A federal prosecutor in New York City says increasing cooperation with law enforcement agencies in other countries is helping U.S. authorities combat international crime. Victoria Cavaliere has more from VOA's New York Bureau.
The U.S. Federal Court for the Southern District of New York is one of the most influential U.S. federal districts, holding jurisdiction over Manhattan, the Bronx and several surrounding counties.
Michael J. Garcia, the U.S. Attorney for the Southern District, says the court handles some of the country's heaviest caseload of terrorism, narcotics trafficking and insider trading litigation.
Garcia stressed that international cooperation has been a key factor in the prosecutions.

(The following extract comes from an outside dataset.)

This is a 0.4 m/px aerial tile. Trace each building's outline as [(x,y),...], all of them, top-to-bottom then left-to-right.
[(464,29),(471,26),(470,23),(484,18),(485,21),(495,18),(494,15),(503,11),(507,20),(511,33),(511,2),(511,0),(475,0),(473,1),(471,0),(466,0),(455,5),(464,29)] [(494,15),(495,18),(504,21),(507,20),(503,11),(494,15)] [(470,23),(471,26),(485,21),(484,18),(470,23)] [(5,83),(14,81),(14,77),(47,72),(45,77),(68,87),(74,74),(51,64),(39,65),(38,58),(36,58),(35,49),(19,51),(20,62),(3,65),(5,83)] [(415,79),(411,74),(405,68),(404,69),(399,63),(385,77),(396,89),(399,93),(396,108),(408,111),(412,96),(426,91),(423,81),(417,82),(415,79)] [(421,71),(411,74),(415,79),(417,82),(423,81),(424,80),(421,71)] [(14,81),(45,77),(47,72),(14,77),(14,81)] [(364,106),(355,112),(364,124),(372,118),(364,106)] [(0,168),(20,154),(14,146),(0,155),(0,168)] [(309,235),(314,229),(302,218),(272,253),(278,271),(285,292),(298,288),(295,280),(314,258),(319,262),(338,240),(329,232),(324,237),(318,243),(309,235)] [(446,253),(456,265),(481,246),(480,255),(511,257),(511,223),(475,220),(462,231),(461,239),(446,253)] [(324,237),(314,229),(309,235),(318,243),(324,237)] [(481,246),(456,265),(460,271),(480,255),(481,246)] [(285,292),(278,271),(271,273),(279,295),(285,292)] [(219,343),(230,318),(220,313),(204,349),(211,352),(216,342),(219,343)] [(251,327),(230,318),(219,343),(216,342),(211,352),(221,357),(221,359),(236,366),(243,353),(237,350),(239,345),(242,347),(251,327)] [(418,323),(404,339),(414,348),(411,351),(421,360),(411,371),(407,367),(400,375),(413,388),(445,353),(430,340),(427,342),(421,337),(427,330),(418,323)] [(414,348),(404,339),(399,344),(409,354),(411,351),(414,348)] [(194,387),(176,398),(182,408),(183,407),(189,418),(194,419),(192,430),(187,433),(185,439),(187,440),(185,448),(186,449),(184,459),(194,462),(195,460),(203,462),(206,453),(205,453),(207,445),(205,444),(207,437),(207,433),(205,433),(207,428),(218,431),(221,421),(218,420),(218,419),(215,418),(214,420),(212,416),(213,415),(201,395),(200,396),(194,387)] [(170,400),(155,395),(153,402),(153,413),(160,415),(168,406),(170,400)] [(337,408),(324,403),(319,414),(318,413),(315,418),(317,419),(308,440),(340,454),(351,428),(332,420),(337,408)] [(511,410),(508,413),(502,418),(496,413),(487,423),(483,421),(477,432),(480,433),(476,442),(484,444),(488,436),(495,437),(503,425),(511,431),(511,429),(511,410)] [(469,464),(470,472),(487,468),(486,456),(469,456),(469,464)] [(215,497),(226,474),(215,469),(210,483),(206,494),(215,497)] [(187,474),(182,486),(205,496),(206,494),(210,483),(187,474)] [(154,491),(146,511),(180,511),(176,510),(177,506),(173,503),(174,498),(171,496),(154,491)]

"More recently, we created a unit called International Narcotics. This really is a success story. It was formed in 2002, with the idea being that we would work together with our foreign counterparts, cooperatively, to bring to justice the major narcotics traffickers. We've extradited Mexican cartel members, FARC(Revolutionary Armed Forces of Colombia) members from Colombia. We've had extraditions from Thailand, Romania, Belize. The extradition success rate is not a coincidence. These cases, like the terrorism cases, rely on international cooperation," he said.
Garcia says the Southern District has also dealt with corruption and fraud cases involving the United Nations, including the oil-for-food scandal. Federal prosecutors have indicted more than a dozen people for taking bribes and kickbacks from the now defunct humanitarian program.
Garcia said at least two fugitives are still being sought abroad. "Any case where you have a fugitive in a foreign country, we have to work through whatever extradition treaties we have. Through the rules that govern extradition treaties, which include mutuality, meaning it has to be a crime in the country we are requesting the extradition from. Ultimately, it's a sovereignty issue," he said.
The court has also made several notable prosecutions of human traffickers. In 2006, 40 people were indicted on charges of running brothels staffed by more than 70 Korean sex slaves. Investigators said the suspects smuggled the Korean women through Canada and Mexico. "You have organized crime syndicates compromising border security, bringing people in, putting them in terrible danger, and then trafficking them in the United States. A terrible problem and a very, very difficult problem to get at," he said.
This month, Garcia and U.S. Justice Department officials announced they had charged alleged Russian arms dealer Viktor Bout on four counts of terrorism for seeking to sell millions of dollars of weapons to Colombia's FARC rebels.
Garcia would not comment on the efforts to have Bout extradited from Thailand.